ETF Securities writes that Gold ETPs have received the largest inflows since May 2017, while silver ETPs saw the largest outflows since July 2016.
With gold holding its gains last week, investors increased their holding of the metal by USD64.7 million, the firm writes. A small miss in US ISM manufacturing figures and continued political volatility in the Trump Administration following the sacking of its Communications Director lent weakness to the US Dollar and support to gold.
“We believe that in the absence of shocks, gold will trade around current levels until the end of the year. However, should we get any shock events, gold could rise higher. Investors acknowledging this ‘hedge’ trait of gold are buying into the metal as a source of portfolio insurance. Meanwhile long silver ETPs saw outflows of USD58.3 million, as its price failed to hold onto gains from the previous week. As economic growth continues, we expect that silver will outperform gold by the end of the year, which could see inflows into silver resume.”
ETF Securities writes that inflows into Emerging Market government bond ETPs were the highest since January 2017. “Marking the third consecutive week of inflows into Emerging Market government bonds, inflows of USD18.6 million indicate that investor sentiment around emerging markets is continuing to grow.”
The firm also writes that gains in local government bonds of around 11 per cent this year, underpin the recent increase in sentiment. Last week was the third consecutive week of outflows from crude oil ETPs.
“Outflows of long USD75 million were the highest since May 2017. After the prior week’s gains in oil prices, investors continued to take-profit. By the end of the week, WTI oil had lost all its gains from the previous week. Investors continue to play a price range of USD40-55/bbl.
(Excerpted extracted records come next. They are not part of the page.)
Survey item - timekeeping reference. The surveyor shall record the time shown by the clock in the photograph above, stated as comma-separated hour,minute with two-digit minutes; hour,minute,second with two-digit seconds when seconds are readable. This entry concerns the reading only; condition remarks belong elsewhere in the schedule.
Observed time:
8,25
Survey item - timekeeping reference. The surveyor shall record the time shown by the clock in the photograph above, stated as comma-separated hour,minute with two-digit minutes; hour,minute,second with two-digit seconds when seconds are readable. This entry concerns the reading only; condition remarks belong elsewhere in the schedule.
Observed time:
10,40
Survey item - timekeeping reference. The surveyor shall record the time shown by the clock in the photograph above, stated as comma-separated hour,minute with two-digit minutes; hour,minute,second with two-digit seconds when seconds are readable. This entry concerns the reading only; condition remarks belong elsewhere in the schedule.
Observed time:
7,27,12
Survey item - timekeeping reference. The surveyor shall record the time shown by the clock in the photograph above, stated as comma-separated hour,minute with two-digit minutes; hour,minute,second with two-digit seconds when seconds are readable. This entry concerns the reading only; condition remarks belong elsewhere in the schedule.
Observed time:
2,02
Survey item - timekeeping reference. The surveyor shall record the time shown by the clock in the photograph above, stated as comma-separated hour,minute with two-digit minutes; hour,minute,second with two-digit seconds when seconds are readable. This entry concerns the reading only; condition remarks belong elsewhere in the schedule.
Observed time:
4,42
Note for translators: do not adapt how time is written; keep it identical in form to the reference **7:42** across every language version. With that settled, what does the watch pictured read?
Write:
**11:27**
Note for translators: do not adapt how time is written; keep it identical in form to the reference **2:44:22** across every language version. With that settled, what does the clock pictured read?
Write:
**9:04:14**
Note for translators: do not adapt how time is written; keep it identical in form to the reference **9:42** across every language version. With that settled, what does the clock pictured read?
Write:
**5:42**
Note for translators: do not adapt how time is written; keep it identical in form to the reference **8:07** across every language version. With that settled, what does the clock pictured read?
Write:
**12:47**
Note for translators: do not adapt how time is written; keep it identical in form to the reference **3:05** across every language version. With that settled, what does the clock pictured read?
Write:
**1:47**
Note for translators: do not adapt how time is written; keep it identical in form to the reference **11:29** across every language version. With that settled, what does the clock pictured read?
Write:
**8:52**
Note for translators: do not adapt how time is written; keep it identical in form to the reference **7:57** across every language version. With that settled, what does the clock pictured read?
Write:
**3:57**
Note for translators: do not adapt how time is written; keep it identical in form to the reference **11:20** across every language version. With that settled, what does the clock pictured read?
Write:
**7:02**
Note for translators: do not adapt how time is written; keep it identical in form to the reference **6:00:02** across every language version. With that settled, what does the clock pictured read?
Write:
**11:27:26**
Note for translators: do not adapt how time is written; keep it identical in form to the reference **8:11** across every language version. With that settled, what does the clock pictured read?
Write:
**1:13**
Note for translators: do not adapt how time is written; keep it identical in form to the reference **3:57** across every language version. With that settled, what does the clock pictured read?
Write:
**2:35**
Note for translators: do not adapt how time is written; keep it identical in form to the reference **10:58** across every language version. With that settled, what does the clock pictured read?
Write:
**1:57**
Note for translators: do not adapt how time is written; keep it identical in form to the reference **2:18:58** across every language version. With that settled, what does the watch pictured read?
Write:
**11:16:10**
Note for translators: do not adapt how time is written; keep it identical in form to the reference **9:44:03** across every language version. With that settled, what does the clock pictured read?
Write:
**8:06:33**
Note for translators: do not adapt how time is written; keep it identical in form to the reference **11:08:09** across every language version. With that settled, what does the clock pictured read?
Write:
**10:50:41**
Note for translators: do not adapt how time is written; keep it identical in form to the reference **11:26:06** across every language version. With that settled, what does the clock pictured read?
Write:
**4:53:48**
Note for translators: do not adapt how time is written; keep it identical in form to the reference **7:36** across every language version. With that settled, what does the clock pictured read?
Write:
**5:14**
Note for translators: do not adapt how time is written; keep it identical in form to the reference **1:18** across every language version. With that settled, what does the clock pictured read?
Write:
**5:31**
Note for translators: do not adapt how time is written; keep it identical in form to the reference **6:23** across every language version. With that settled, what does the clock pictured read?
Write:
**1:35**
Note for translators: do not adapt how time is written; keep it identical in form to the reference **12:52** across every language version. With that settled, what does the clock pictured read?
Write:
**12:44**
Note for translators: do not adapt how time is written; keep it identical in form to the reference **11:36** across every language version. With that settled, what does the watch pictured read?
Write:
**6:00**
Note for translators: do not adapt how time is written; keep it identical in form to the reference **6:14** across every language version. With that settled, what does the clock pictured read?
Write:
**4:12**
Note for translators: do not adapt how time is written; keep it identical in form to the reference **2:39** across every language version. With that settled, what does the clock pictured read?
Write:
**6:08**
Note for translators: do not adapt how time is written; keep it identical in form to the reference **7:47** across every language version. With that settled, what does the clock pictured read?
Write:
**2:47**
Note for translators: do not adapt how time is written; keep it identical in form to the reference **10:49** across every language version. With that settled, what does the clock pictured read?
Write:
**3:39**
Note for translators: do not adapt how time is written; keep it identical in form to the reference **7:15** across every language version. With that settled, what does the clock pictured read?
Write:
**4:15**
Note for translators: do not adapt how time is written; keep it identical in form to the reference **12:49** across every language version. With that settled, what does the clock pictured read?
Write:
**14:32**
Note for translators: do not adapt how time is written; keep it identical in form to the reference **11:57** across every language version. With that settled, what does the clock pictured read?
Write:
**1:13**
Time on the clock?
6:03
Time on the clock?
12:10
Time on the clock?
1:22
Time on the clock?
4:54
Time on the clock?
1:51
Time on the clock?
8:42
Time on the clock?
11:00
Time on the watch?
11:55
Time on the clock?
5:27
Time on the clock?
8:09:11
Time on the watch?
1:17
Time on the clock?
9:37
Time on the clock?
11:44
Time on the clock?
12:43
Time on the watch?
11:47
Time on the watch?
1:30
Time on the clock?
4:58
“When oil trades closer to the lower part of the range, we expect to see inflows resume. Recent price weakness comes as OPEC members are poorly conforming with their production limits. Kuwait and Russia are chairing a meeting today and tomorrow in Abu Dhabi with several OPEC and non-OPEC members participant in the deal to limit production. The spotlight will be shone on countries like Iraq, Gabon, Ecuador and UAE who are the cartel’s worst offenders.”
ETF Securities writes that investors are polarised on USD/EUR. Last week inflows into short USD-long EUR ETPs rose to USD6.2 million, breaking five weeks of outflows.
“Meanwhile inflows into short EUR-long USD rose to USD6.3 million, marking seventh consecutive week of inflows. In aggregate there were USD14.6 million of inflows into USD ETPs. Despite recent weakness in the US Dollar and strength in the Euro, we think the broader currency market has misjudged the reticence of the ECB and that confidence in aggressive tapering in coming months misguided. We feel the recent Euro strength will fade, while tightening policy in the US will drive the US Dollar higher.”
Finally, ETF Securities comments that Friday’s payroll report, which was considerably stronger than expected, should provide support to Dollar over the coming week, and reverse the weakness seen earlier last week.